GOAL OF THE EXERCISE ▸ Please write out exactly the lines from the opening of the listing through the line that holds "普通索引，主键，唯一，单列 / 多列索引建索引的几大原则", including both, and nothing else; no pictures.

══ SUPPLIED DATA ══

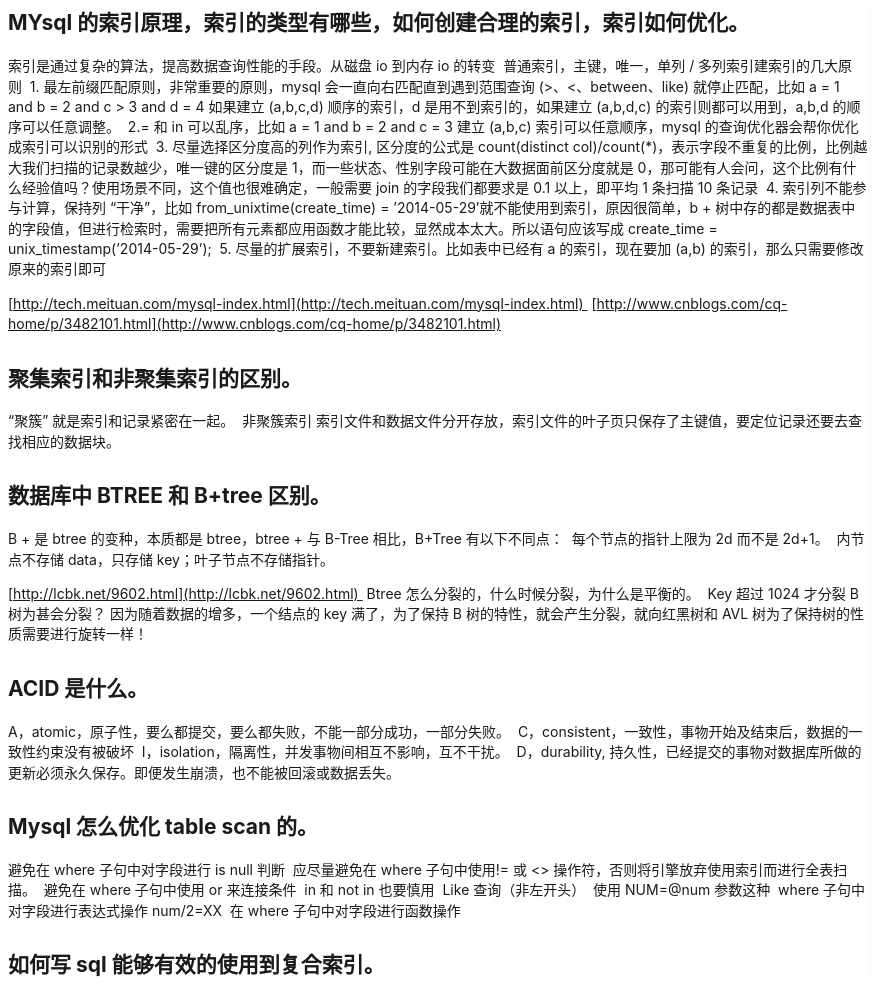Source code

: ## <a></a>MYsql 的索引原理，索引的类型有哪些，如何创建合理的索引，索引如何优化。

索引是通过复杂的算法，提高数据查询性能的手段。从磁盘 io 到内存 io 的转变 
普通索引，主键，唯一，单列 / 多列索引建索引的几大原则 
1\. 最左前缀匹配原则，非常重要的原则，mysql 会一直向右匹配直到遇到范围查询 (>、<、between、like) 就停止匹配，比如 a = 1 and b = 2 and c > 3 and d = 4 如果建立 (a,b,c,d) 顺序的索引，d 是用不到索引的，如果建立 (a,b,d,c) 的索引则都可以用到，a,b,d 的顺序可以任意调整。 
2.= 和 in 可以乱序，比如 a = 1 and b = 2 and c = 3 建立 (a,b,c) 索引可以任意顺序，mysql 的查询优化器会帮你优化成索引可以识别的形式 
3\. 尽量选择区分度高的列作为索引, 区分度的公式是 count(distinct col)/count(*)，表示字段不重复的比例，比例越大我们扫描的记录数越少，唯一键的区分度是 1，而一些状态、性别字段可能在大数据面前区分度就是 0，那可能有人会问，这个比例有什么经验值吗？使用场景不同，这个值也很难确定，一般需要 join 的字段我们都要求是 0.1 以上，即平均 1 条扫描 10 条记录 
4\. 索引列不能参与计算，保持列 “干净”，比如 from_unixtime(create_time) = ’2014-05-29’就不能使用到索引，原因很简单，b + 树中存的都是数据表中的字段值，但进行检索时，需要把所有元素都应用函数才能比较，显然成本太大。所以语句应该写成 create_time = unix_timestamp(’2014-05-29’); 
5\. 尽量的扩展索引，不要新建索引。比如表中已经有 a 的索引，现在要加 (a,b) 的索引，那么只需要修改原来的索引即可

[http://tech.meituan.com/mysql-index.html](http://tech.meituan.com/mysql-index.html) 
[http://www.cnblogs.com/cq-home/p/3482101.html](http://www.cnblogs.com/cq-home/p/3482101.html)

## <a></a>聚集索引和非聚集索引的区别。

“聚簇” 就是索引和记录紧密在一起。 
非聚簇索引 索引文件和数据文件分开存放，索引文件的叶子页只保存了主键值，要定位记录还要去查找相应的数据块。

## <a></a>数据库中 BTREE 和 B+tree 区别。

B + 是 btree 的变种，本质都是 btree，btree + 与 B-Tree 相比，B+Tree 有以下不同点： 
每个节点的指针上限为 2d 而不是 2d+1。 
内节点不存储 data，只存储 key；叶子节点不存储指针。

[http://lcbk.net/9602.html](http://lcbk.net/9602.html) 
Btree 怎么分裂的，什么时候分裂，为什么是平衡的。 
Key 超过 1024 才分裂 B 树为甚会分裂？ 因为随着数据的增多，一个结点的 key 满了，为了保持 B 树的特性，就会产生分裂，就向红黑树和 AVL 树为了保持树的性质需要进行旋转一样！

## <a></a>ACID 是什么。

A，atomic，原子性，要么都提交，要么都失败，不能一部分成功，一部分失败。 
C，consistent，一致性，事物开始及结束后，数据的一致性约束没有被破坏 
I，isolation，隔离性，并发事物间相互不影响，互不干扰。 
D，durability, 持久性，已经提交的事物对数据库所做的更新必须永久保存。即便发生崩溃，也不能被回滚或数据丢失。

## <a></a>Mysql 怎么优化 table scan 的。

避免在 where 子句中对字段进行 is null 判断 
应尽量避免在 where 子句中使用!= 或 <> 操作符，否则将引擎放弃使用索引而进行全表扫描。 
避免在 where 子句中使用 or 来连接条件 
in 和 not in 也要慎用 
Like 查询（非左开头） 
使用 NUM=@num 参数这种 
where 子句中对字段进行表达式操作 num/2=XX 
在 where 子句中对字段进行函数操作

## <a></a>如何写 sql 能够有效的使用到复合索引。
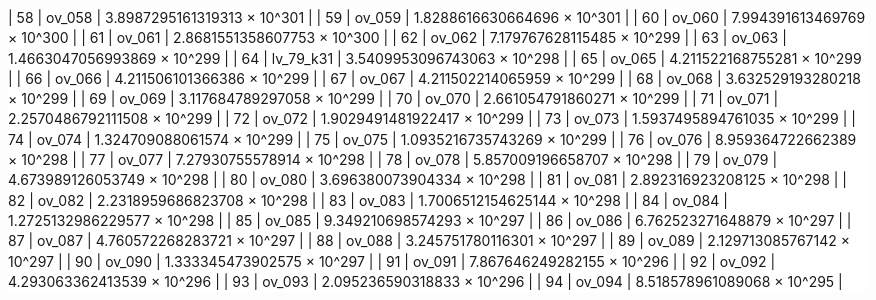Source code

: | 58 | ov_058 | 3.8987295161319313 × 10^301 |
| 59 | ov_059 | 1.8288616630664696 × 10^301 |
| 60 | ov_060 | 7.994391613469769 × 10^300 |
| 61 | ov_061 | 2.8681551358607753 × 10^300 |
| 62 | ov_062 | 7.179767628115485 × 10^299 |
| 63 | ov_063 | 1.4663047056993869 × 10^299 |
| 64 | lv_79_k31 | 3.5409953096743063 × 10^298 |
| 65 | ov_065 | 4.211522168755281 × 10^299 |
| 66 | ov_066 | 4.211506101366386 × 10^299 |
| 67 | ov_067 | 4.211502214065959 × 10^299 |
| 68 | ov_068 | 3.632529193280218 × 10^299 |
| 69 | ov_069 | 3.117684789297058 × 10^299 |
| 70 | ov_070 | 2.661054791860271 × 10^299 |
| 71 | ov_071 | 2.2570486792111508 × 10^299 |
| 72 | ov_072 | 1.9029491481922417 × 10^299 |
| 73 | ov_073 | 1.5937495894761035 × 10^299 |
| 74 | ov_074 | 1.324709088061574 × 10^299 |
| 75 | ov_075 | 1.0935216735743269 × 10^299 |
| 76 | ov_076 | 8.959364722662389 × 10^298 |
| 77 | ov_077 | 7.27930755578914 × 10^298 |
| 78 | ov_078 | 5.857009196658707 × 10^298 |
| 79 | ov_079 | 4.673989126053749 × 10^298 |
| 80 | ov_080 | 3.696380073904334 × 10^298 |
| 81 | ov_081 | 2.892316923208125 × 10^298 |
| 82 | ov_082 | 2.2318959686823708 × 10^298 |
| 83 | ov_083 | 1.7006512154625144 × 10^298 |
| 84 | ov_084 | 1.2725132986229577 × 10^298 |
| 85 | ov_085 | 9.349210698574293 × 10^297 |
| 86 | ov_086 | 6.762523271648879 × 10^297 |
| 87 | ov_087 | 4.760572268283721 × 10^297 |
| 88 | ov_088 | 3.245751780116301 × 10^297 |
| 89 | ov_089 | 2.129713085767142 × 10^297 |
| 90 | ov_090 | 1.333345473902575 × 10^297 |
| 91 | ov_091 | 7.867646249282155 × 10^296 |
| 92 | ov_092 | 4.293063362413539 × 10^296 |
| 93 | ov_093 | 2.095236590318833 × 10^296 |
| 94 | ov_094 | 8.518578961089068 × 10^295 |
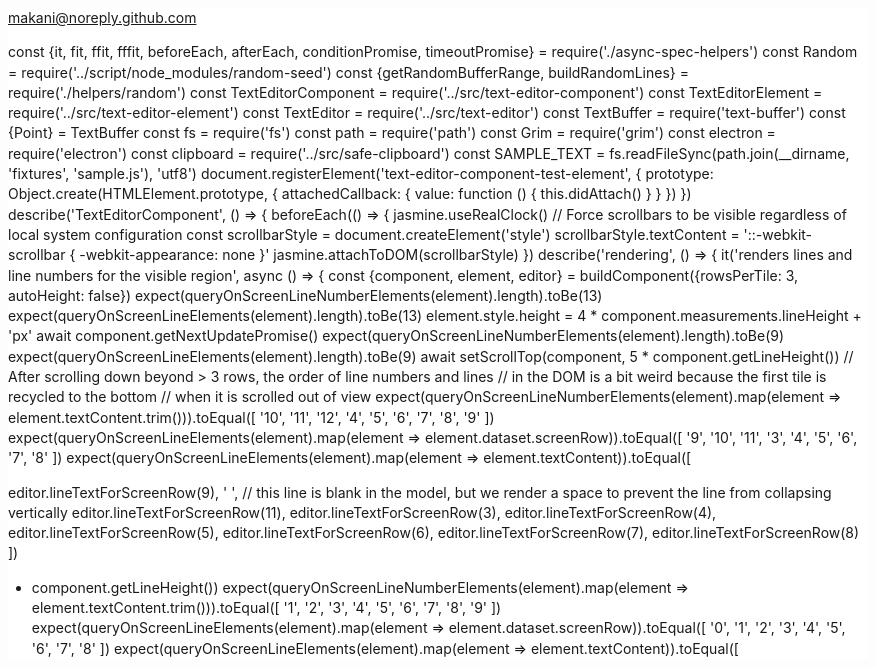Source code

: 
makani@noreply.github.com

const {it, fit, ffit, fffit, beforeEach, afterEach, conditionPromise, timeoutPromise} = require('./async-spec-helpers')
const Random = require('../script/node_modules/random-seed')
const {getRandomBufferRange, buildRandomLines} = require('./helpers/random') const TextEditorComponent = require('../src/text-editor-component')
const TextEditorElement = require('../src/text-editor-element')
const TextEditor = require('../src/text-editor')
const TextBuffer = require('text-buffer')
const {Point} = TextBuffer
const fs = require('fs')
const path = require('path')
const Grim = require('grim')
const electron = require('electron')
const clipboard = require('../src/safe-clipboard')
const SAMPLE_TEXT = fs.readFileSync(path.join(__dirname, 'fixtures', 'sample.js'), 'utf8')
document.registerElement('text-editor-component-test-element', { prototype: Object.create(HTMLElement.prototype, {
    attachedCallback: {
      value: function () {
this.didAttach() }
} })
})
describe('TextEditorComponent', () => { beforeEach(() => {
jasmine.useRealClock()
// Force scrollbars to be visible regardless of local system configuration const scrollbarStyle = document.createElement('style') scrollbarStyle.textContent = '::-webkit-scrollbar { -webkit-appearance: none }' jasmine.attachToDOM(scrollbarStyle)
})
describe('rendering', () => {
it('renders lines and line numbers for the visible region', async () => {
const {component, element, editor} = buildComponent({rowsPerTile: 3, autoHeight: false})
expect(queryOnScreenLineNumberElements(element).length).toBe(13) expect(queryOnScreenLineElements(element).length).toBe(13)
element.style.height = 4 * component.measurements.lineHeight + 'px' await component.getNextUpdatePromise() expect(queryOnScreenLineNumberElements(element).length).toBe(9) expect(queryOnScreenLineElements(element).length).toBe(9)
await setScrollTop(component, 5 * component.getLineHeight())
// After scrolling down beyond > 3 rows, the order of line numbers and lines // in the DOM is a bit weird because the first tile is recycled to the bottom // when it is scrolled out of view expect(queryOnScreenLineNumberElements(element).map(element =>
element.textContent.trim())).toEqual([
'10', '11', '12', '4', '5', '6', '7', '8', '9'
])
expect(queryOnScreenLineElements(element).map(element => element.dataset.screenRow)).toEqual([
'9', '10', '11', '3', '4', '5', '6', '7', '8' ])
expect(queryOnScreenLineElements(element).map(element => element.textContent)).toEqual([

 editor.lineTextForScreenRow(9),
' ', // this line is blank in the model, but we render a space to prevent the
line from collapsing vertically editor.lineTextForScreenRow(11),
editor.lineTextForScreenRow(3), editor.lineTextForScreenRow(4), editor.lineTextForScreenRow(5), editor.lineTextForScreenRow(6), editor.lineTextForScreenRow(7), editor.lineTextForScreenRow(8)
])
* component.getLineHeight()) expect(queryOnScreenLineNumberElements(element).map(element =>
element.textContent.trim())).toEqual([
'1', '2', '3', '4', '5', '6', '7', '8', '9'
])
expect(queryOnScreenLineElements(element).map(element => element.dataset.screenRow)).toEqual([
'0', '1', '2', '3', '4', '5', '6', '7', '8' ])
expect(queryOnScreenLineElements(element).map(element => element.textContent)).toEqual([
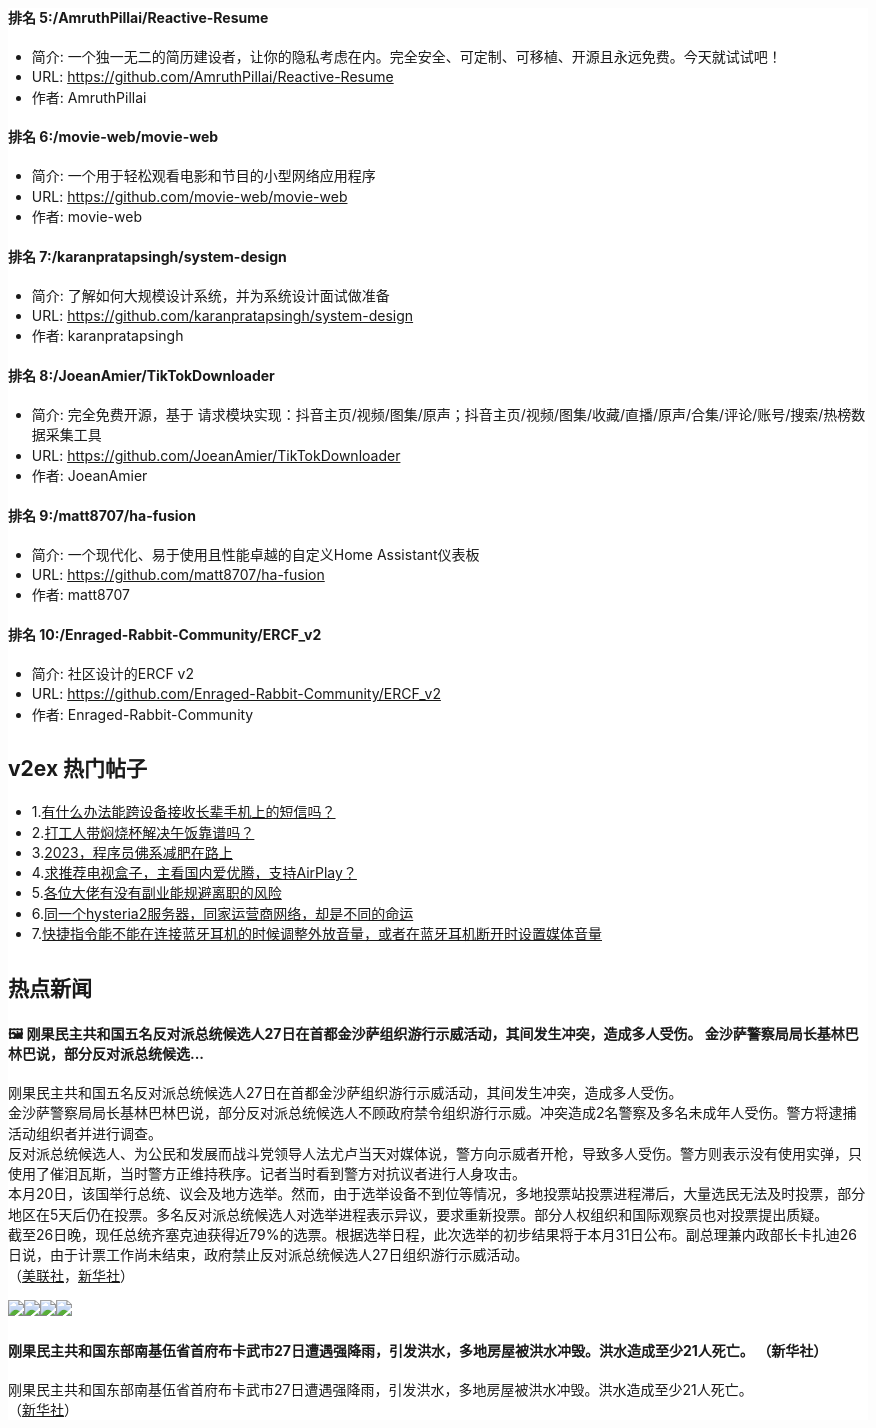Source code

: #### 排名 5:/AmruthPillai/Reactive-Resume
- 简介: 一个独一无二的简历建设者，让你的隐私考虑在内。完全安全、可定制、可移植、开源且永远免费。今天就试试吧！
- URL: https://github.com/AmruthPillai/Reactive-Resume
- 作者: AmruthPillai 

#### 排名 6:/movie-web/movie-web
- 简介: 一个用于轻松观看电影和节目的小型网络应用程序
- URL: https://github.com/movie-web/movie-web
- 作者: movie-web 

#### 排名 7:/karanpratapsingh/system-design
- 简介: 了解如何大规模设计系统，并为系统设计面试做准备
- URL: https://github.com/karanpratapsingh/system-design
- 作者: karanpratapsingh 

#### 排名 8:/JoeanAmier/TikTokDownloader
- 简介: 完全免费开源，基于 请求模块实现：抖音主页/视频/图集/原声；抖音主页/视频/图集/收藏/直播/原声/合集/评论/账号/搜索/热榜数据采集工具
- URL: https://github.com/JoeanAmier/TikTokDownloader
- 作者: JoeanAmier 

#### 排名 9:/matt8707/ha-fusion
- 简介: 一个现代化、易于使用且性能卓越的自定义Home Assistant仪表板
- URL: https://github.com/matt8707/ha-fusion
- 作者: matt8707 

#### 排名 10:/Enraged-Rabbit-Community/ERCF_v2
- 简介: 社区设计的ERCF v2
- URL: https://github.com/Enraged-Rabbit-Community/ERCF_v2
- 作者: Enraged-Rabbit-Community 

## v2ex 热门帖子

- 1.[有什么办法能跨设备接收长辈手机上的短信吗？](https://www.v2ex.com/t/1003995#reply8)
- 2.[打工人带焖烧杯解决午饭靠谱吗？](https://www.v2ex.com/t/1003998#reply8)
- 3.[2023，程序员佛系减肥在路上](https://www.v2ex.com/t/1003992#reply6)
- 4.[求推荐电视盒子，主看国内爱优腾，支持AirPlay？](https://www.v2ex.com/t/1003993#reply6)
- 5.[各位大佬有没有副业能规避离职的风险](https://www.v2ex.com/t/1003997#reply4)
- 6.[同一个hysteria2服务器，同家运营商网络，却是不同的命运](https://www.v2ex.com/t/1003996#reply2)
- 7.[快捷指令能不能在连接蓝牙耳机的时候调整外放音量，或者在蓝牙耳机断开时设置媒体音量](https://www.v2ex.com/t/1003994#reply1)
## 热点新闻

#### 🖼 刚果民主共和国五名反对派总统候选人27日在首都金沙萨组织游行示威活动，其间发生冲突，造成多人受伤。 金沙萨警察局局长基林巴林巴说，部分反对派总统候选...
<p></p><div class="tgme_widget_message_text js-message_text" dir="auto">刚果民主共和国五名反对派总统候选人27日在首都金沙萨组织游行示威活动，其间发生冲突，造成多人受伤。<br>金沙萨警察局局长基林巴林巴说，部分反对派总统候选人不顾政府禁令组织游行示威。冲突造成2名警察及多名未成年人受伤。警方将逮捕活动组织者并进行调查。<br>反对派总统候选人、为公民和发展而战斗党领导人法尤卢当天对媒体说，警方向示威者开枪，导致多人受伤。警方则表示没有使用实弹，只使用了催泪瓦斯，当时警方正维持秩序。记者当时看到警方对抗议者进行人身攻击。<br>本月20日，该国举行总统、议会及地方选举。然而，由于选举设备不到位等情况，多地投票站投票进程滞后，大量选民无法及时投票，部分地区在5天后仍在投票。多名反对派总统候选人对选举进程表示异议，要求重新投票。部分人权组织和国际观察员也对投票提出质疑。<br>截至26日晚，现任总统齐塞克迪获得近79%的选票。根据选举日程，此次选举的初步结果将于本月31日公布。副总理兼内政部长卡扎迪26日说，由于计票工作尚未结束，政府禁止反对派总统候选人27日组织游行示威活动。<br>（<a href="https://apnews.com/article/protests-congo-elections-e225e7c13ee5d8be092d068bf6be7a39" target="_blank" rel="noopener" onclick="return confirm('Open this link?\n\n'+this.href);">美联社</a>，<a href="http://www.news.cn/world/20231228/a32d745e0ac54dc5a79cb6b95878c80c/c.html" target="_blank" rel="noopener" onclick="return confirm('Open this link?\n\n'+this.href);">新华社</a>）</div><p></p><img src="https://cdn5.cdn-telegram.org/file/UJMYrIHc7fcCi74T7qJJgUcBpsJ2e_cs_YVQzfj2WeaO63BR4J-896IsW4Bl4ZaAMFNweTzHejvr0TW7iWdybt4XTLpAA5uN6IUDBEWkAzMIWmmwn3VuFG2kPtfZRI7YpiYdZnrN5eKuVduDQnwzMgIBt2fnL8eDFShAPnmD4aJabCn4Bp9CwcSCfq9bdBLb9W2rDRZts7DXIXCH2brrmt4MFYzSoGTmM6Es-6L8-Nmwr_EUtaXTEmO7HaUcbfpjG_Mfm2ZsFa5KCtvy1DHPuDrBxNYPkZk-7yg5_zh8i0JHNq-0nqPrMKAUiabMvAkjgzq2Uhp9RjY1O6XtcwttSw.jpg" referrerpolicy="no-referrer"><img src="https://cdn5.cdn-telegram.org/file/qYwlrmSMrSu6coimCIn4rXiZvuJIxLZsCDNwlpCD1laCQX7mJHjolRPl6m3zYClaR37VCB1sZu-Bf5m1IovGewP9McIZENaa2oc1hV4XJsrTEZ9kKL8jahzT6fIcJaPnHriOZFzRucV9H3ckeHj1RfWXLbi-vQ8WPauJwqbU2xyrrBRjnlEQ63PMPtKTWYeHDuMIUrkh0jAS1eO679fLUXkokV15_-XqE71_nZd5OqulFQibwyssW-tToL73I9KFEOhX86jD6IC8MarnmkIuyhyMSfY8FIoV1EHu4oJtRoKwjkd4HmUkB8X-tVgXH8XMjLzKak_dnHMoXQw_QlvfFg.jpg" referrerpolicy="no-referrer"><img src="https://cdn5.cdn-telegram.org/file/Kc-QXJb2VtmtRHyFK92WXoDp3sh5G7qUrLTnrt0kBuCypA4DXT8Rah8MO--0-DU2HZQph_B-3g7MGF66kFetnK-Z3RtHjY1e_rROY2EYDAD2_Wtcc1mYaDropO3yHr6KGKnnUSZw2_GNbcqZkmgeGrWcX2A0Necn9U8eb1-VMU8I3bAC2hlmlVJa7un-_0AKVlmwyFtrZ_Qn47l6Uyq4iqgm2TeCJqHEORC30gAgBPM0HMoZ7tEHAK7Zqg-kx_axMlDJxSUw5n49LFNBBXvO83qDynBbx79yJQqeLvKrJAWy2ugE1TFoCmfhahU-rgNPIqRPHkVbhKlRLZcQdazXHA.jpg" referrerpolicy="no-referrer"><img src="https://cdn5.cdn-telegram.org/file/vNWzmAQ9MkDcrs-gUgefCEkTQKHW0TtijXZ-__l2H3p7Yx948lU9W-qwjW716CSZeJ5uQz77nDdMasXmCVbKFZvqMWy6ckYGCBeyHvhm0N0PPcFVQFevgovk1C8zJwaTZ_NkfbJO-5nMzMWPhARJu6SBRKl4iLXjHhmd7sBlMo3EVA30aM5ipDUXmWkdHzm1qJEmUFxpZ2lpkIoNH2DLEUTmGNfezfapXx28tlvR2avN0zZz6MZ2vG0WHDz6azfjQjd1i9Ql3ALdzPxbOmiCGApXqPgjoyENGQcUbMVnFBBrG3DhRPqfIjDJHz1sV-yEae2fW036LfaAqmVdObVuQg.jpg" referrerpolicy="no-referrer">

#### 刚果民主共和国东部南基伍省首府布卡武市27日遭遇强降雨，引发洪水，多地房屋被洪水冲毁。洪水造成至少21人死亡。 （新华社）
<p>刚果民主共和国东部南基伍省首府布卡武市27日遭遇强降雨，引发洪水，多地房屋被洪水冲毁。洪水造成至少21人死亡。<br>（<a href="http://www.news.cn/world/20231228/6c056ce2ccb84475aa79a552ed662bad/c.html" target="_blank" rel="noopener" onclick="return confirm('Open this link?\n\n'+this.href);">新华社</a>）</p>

═══

OUTPUT OF THE EXERCISE ▸
Source code

: ## <a></a>MYsql 的索引原理，索引的类型有哪些，如何创建合理的索引，索引如何优化。

索引是通过复杂的算法，提高数据查询性能的手段。从磁盘 io 到内存 io 的转变 
普通索引，主键，唯一，单列 / 多列索引建索引的几大原则 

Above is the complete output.